This paper addresses the more realistic cross-domain semi-supervised domain generalization (CD-SSDG) problem in medical image segmentation: during training, labeled and unlabeled data originate from distinct source domains, while the test domain remains entirely unknown—exacerbating both pseudo-label noise and domain shift. To tackle this, we propose a dual-supervised asymmetric co-training framework that jointly optimizes feature-level supervised signals with two divergent self-supervised tasks across parallel branches. This design explicitly mitigates pseudo-label errors and strengthens learning of domain-invariant features. The method requires no prior knowledge of the target domain and seamlessly integrates standard semi-supervised learning and domain generalization paradigms. Extensive experiments on multi-center medical datasets—including fundus, polyp, and spinal cord gray matter (SCGM)—demonstrate substantial improvements in cross-domain segmentation robustness and generalization performance. Our approach offers a promising pathway for clinical deployment under low-labeling-cost constraints.

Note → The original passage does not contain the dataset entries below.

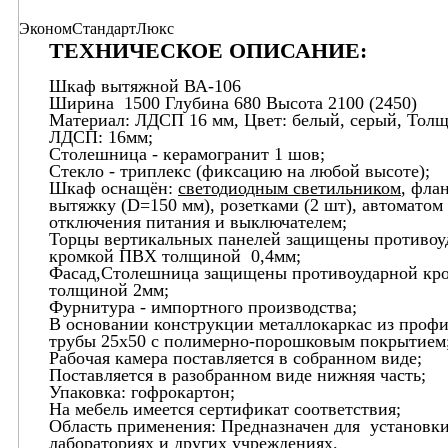
Эконом
Стандарт
Люкс
ТЕХНИЧЕСКОЕ ОПИСАНИЕ:
Шкаф вытяжной ВА-106
Ширина 1500 Глубина 680 Высота 2100 (2450)
Материал: ЛДСП 16 мм, Цвет: белый, серый, Тол
ЛДСП: 16мм;
Столешница - керамогранит 1 шов;
Стекло - триплекс (фиксацию на любой высоте);
Шкаф оснащён:
светодиодным светильником
, фла
вытяжку (D=150 мм), розетками (2 шт), автоматом
отключения питания и выключателем;
Торцы вертикальных панелей защищены противоу
кромкой ПВХ толщиной 0,4мм;
Фасад,Столешница защищены противоударной кр
толщиной 2мм;
Фурнитура - импортного производства;
В основании конструкции металлокаркас из проф
трубы 25х50 с полимерно-порошковым покрытием
Рабочая камера поставляется в собранном виде;
Поставляется в разобранном виде нижняя часть;
Упаковка: гофрокартон;
На мебель имеется сертификат соответствия;
Область применения: Предназначен для установки
лабораториях и других учреждениях.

Semi-supervised domain generalization (SSDG) in medical image segmentation offers a promising solution for generalizing to unseen domains during testing, addressing domain shift challenges and minimizing annotation costs. However, conventional SSDG methods assume labeled and unlabeled data are available for each source domain in the training set, a condition that is not always met in practice. The coexistence of limited annotation and domain shift in the training set is a prevalent issue. Thus, this paper explores a more practical and challenging scenario, cross-domain semi-supervised domain generalization (CD-SSDG), where domain shifts occur between labeled and unlabeled training data, in addition to shifts between training and testing sets. Existing SSDG methods exhibit sub-optimal performance under such domain shifts because of inaccurate pseudolabels. To address this issue, we propose a novel dual-supervised asymmetric co-training (DAC) framework tailored for CD-SSDG. Building upon the co-training paradigm with two sub-models offering cross pseudo supervision, our DAC framework integrates extra feature-level supervision and asymmetric auxiliary tasks for each sub-model. This feature-level supervision serves to address inaccurate pseudo supervision caused by domain shifts between labeled and unlabeled data, utilizing complementary supervision from the rich feature space. Additionally, two distinct auxiliary self-supervised tasks are integrated into each sub-model to enhance domain-invariant discriminative feature learning and prevent model collapse. Extensive experiments on real-world medical image segmentation datasets, i.e., Fundus, Polyp, and SCGM, demonstrate the robust generalizability of the proposed DAC framework.